AIDS Cases Have Dropped By 1/5th Over A Decade

Thursday, November 25, 2010 Label:
The U.N. said on Tuesday that the number of new cases of HIV/AIDS has dropped by about one-fifth over the past decade, but millions of people are still missing out on major progress in prevention and treatment. 

UNAIDS, the U.N. agency that heads the international campaign against the disease, said that 2.6 million people contracted the HIV virus that causes AIDS in 2009.  That figure was down 19 percent from the 3.1 million recorded in 2001.

"Fifty-six nations around the world have stabilized or significantly reduced infections," UNAIDS Executive Director Michel Sidibe told journalists.

However, according to the agency, about half of the 60 million people who caught HIV/AIDS since the start of the pandemic 30 years ago have died.

Sidibe cautioned about the growing impact of prevention measures and medical treatment highlighted in the 2010 global report on AIDS epidemic. 

"We have halted and begun to reverse the epidemic. Fewer people are becoming infected with HIV and fewer people are dying from AIDS," he said.

"However we are not yet in a position to say 'mission accomplished'," he added in the report.

About 33.3 million people around the world were living with the HIV virus that causes AIDS at the end of 2009, compared to about 100,000 less than in 2008.

The UNAIDS chief heralded a "prevention revolution" in the pipeline, including a gel that could help women protect themselves.

The report showed that treatment has made huge steps in the past five years.

About 5.2 million people in poor countries had access to costly lifesaving anti-retroviral medicine in poor countries last year.

However, Sidibe warned that overall "demand is outstripping supply," while investment against HIV/AIDS stopped growing for the first time last year.

"If we stop financing, the five million people who are under treatment will start to die," he warned.

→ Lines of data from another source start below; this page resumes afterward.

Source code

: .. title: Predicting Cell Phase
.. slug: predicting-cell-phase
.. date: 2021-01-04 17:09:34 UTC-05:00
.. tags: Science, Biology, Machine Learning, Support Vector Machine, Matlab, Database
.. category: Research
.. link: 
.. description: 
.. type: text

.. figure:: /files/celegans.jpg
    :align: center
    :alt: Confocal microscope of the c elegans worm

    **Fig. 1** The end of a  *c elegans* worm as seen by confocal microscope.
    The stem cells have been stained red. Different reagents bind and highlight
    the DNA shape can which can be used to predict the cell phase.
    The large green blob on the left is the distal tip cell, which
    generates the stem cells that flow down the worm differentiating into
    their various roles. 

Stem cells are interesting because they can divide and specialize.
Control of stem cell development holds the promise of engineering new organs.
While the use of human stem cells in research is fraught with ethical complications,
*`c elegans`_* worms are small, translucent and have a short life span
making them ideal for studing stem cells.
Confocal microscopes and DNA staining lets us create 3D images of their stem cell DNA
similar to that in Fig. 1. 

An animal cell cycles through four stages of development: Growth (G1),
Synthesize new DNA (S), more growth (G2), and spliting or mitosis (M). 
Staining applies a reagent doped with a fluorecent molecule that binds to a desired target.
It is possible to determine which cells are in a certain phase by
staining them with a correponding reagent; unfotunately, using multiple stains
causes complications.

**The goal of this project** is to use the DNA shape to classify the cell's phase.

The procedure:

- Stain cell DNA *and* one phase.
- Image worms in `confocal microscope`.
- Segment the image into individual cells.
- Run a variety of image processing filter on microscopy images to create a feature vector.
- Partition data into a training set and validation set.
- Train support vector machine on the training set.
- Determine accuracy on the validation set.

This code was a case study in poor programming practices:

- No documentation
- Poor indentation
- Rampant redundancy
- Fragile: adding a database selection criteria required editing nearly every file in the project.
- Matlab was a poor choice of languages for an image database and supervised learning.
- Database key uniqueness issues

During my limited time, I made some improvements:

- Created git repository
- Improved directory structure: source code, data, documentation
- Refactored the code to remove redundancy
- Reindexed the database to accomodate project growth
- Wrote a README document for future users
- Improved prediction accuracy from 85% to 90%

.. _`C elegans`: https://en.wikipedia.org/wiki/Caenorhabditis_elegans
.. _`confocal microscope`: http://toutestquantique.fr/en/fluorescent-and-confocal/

He said that about 10 million people who need anti-retrovirals do not have them, while "stigma, discrimination, and bad laws continue to place roadblocks for people living with HIV and people on the margins" of society."

According to the report, epidemics in sub-Saharan Africa were declining or stable.

AIDS-related deaths in that region have fallen by 20 percent over the past five years, while the number of people living with the HIV virus declined from an estimated 2.2 million to 1.8 million.
UNAIDS said that in Asia, HIV stabilized at a caseload of about 4.9 million, with "significant" progress on tackling mother-to-mother child transmission.

In India, Nepal and Thailand the rate of new infections of the deadly virus have fallen by over a quarter.

However, the annual death toll has grown by about 50,000 to 300,000 in Asia over a decade.  The pattern of disease within highly populated countries like China and Indonesia can vary significantly.

The most progression took place in North America and west and central Europe, with a 30 percent decline in the caseload over a decade.

The number of people in eastern Europe and central Asia living with the virus has almost tripled in the past decade to reach about 1.4 million. 

Russia and Ukraine account for nearly 90 percent of new infections in the region.